• **REQUEST**
Copy exactly the lines of the records below, and only those lines, beginning with the line that contains "The positive and" and ending with the line that contains "The low-pressure core".

(Records from a dataset)
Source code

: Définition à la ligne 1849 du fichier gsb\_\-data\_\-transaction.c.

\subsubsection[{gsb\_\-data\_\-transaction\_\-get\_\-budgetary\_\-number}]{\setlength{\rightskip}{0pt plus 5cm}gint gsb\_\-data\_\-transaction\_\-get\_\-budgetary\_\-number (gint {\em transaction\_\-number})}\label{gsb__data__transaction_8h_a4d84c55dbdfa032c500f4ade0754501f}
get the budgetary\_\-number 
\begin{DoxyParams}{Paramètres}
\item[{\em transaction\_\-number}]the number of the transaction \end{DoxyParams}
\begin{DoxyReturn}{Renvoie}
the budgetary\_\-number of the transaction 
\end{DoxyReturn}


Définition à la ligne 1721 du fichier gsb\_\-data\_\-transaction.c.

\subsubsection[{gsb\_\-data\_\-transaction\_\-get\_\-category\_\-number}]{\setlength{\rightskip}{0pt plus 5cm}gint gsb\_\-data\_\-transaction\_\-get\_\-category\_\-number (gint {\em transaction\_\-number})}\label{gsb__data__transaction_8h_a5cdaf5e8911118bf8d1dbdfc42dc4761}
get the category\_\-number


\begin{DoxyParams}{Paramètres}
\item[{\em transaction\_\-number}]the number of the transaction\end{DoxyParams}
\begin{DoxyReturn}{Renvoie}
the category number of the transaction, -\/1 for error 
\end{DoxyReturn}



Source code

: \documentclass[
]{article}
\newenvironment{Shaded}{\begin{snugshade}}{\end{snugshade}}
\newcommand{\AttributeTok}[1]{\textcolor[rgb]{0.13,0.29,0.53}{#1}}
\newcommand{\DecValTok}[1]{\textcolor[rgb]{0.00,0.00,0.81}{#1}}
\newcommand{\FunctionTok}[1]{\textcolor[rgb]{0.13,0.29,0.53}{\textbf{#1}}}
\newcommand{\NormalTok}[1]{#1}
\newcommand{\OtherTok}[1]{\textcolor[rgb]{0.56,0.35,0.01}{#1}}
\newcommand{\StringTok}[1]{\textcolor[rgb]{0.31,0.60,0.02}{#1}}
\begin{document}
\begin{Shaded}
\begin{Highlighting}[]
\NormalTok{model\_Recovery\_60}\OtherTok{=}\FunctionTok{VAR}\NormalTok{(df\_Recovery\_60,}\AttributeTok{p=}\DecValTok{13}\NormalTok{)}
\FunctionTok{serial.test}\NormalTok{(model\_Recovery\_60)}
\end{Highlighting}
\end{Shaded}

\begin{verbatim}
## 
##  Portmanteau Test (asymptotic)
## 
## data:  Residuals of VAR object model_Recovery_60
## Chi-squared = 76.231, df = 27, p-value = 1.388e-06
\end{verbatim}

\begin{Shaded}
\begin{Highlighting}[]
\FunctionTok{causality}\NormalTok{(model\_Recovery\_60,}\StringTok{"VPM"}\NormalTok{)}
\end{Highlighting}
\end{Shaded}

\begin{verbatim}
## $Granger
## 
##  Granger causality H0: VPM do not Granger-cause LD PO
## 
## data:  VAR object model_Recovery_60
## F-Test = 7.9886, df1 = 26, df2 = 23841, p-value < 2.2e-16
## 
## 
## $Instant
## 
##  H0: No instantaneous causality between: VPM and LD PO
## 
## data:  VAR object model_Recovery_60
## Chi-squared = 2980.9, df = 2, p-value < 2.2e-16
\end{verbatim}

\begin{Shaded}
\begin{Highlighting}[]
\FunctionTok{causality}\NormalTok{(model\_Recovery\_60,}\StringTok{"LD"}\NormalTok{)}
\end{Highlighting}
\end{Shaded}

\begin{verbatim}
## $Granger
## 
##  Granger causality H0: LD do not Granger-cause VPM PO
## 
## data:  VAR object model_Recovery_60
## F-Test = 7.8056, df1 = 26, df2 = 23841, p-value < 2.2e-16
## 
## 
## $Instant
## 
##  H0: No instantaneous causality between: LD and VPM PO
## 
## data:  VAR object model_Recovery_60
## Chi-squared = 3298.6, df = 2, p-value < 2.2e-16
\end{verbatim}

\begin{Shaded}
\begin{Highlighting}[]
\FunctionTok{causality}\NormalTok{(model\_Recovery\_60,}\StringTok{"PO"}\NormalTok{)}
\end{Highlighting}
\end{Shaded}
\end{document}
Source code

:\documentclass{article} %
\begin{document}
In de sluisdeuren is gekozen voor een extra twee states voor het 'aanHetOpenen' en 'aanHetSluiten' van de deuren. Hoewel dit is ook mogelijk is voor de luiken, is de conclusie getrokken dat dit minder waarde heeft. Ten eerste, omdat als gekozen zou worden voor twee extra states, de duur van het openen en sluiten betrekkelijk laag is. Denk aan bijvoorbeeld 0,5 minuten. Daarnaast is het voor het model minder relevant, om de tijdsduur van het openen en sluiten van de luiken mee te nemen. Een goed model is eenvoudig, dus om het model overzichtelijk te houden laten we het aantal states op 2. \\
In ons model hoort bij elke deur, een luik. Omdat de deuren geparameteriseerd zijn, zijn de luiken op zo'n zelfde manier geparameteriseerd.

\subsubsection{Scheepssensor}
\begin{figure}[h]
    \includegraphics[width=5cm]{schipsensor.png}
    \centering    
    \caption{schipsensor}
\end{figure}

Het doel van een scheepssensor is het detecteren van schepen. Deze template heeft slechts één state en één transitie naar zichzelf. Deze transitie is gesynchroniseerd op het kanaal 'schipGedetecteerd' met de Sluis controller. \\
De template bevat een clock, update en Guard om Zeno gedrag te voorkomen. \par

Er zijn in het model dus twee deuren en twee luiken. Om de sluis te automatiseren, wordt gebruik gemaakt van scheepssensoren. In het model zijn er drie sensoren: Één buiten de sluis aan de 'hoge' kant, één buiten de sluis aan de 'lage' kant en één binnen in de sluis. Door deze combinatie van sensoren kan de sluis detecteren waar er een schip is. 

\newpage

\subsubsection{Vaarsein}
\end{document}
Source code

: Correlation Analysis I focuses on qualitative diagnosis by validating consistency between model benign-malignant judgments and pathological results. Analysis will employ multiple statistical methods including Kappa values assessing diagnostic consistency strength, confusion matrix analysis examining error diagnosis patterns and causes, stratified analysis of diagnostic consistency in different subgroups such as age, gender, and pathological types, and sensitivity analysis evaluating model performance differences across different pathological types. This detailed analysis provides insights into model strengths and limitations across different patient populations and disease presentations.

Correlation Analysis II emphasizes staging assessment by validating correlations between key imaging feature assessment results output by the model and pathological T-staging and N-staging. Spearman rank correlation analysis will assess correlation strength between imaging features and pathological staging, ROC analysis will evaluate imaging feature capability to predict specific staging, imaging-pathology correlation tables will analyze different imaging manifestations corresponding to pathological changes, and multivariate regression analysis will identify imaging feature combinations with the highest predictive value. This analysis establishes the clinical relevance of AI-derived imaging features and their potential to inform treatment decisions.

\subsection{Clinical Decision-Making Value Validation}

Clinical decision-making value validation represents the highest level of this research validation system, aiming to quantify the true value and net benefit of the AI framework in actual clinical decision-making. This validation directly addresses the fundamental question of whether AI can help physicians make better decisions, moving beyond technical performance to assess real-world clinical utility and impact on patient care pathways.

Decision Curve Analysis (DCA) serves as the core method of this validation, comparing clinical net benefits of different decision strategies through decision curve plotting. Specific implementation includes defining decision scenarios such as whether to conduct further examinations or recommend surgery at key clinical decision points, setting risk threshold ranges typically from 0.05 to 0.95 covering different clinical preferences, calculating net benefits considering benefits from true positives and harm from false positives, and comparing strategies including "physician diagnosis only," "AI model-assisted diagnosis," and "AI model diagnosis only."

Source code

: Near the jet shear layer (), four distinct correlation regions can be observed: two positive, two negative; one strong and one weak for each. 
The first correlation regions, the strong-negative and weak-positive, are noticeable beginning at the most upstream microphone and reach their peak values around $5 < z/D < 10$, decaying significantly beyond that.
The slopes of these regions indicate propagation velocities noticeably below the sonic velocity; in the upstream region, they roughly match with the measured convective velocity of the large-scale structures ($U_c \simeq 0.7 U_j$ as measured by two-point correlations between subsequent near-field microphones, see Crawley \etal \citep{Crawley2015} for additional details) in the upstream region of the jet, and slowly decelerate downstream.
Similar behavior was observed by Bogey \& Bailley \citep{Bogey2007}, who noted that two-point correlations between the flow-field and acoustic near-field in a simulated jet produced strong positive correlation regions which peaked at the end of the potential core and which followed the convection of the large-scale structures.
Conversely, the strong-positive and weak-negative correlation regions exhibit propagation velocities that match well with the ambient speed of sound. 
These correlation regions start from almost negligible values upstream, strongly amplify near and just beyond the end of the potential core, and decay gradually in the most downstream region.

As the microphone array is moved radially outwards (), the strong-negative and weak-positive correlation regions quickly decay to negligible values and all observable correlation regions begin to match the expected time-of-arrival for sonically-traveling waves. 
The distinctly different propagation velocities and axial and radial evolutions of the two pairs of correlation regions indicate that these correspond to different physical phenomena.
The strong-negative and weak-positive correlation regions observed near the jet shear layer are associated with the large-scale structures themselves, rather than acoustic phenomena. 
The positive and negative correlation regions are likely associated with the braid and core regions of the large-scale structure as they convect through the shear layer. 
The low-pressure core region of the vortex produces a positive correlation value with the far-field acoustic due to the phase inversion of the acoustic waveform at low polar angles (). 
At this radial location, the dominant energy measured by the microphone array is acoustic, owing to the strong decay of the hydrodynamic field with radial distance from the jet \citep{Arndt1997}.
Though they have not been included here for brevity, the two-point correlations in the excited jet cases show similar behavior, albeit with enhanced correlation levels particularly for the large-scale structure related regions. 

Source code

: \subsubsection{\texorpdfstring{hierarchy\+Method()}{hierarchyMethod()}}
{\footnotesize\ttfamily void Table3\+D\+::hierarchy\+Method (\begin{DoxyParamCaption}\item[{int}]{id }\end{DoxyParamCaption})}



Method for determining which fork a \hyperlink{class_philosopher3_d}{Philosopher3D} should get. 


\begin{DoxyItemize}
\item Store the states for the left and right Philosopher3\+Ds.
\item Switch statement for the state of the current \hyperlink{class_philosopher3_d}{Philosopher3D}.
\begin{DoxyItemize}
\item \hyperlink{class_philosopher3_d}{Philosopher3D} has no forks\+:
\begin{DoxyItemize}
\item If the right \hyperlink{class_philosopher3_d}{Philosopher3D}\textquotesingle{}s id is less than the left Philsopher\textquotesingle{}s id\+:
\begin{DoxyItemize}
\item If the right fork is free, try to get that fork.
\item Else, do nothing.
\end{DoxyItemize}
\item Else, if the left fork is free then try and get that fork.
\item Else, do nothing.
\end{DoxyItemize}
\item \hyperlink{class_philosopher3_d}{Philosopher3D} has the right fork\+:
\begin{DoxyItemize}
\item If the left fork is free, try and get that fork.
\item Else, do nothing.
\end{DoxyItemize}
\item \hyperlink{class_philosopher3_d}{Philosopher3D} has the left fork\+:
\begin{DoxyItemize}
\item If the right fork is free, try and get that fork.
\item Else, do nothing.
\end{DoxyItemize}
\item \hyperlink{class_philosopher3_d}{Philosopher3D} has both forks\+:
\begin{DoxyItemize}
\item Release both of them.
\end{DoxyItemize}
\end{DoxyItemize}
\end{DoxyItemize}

• **ANSWER AREA**
The positive and negative correlation regions are likely associated with the braid and core regions of the large-scale structure as they convect through the shear layer. 
The low-pressure core region of the vortex produces a positive correlation value with the far-field acoustic due to the phase inversion of the acoustic waveform at low polar angles (). 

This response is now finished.